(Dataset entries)
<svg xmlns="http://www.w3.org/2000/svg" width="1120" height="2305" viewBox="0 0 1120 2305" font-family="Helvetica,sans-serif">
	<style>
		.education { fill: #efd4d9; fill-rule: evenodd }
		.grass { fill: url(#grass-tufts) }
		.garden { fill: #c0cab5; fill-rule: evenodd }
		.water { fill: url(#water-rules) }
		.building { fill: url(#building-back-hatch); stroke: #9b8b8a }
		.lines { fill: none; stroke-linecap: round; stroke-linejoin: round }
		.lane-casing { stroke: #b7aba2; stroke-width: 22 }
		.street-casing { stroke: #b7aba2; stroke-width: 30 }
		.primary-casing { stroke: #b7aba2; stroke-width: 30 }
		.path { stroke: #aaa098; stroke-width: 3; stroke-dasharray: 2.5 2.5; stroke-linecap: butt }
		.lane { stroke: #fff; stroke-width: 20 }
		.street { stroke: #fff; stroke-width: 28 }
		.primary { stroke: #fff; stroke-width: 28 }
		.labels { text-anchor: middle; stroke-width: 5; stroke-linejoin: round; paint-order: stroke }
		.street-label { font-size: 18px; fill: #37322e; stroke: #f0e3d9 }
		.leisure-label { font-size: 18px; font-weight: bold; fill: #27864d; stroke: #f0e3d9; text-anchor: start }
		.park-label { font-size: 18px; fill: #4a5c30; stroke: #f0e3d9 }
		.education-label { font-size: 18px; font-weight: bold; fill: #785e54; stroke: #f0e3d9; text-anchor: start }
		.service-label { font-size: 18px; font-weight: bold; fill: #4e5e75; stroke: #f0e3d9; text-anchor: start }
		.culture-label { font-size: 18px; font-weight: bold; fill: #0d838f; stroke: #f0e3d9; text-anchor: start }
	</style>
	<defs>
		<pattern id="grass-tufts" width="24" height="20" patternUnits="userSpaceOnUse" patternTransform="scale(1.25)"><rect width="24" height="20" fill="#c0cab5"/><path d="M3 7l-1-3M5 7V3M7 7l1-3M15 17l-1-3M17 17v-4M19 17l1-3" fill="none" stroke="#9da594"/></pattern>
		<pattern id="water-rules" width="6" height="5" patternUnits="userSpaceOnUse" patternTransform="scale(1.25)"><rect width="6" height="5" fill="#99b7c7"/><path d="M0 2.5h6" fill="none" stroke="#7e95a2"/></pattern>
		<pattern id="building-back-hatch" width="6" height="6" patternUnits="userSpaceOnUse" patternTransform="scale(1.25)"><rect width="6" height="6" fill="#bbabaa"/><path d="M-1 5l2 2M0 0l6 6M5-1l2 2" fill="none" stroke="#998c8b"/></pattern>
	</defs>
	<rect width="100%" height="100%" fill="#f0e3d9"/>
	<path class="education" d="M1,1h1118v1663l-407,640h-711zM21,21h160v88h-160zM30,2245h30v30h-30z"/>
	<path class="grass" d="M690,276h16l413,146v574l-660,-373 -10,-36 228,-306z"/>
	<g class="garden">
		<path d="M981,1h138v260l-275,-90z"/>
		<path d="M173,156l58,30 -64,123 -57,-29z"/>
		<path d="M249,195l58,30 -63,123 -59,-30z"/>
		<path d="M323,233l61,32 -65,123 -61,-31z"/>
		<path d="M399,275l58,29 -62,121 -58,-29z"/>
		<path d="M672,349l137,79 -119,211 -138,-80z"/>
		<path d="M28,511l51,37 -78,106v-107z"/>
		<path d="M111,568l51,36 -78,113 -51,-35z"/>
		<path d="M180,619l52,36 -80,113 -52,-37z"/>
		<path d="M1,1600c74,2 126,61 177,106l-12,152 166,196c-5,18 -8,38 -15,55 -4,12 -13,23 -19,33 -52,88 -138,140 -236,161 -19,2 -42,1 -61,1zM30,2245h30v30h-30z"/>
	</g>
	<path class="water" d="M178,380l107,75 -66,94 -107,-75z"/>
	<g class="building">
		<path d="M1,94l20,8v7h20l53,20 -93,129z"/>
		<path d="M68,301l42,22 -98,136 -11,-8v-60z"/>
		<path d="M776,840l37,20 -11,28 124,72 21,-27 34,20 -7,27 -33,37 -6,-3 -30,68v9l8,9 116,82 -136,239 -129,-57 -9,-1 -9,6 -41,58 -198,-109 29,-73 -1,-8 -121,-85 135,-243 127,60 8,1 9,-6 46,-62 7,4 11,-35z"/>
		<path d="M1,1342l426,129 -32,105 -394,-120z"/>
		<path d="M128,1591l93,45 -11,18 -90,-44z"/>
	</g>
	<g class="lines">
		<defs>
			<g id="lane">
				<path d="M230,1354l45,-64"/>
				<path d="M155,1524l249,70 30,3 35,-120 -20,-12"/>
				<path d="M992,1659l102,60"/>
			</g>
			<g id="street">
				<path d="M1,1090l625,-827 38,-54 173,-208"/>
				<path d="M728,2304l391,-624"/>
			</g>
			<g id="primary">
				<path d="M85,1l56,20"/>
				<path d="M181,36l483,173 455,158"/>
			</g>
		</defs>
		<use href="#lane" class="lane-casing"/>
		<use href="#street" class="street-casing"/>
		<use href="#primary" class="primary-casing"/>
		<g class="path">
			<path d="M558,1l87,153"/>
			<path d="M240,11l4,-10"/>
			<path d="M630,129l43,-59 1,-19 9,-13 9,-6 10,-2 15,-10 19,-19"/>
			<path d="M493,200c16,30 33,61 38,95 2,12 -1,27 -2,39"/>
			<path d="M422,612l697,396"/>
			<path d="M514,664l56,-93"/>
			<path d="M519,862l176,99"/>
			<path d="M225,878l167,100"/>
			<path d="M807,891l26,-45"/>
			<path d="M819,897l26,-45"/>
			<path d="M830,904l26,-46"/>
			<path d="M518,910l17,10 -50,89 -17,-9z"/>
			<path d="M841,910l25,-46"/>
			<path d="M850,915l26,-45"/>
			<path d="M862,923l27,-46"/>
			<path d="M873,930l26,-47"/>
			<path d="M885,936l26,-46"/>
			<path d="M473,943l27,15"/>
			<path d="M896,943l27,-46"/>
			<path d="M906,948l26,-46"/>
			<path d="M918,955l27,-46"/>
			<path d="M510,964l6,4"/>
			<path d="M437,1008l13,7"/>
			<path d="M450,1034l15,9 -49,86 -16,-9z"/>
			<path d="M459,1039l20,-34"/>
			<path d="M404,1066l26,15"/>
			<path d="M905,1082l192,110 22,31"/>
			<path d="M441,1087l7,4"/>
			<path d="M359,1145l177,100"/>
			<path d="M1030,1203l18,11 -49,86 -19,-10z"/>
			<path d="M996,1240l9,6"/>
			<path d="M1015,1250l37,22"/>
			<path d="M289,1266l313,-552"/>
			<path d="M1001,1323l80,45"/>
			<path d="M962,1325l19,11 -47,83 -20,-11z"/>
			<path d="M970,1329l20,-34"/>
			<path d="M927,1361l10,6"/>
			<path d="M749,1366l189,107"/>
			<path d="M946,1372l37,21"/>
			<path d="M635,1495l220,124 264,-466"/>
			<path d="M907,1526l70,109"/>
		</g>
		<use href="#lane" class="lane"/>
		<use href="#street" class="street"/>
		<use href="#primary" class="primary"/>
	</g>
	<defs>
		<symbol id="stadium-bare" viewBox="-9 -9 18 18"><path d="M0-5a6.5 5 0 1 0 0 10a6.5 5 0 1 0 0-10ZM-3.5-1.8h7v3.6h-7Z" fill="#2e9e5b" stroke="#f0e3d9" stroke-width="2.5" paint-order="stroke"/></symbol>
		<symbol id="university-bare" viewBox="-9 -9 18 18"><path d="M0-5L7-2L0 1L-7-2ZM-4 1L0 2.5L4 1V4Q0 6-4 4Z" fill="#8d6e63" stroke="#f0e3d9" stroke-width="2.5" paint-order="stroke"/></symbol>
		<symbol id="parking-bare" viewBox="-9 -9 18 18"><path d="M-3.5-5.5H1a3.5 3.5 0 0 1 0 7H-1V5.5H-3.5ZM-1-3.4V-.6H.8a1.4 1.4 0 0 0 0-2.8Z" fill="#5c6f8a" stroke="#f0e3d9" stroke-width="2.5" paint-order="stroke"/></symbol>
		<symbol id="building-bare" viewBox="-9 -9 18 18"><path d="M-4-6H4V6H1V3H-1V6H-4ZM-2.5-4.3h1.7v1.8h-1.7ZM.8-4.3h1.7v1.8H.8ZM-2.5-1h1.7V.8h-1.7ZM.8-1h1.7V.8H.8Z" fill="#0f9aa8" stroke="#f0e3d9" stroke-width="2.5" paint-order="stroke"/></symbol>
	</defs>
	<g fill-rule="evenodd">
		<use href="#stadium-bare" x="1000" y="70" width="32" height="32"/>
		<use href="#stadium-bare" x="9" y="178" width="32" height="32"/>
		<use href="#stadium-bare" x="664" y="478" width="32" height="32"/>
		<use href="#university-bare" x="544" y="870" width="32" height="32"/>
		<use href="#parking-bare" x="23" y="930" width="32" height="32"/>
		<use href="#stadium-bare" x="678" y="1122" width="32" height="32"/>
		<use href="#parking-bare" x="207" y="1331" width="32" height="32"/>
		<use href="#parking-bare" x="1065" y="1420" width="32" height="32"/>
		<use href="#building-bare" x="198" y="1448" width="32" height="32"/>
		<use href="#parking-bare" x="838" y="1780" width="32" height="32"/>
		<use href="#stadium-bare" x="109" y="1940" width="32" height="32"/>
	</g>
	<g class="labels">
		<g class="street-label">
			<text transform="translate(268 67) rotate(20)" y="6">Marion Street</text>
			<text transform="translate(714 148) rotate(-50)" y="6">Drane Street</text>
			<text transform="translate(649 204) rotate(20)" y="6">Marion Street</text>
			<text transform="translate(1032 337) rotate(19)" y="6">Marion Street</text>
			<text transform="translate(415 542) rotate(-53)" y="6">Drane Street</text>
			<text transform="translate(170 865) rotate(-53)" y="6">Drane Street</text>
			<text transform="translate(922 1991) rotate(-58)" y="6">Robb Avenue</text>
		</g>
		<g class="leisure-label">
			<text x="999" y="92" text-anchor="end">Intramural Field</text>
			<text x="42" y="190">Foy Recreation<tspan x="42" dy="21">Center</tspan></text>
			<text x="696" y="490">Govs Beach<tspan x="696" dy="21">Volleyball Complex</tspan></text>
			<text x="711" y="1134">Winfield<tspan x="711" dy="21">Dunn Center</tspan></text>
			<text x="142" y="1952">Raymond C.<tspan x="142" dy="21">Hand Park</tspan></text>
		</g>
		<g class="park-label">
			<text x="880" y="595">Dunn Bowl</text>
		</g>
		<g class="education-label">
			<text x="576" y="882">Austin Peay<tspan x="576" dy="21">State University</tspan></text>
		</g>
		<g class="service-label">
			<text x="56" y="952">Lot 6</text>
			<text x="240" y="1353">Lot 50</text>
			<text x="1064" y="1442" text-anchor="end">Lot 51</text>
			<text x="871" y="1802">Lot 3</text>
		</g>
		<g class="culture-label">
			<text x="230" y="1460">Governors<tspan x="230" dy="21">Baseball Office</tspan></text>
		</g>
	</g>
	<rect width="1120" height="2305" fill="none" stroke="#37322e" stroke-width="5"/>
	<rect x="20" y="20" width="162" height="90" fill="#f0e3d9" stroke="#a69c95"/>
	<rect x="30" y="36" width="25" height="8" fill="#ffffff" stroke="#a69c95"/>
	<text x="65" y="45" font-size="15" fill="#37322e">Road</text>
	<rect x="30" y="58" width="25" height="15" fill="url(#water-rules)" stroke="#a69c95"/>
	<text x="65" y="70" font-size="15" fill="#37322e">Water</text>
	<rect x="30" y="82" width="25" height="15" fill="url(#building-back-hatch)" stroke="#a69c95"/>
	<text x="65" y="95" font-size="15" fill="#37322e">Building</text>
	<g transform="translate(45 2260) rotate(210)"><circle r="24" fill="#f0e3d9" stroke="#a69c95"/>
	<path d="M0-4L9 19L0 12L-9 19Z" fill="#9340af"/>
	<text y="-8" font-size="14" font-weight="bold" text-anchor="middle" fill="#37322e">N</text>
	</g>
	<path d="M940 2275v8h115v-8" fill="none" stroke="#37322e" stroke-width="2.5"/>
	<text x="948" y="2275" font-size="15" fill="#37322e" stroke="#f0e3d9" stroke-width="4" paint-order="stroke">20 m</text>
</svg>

Exercise directions -> Across all the entries above, count each line that has the word "casing" in it, and give only the count.

The completed task -> 6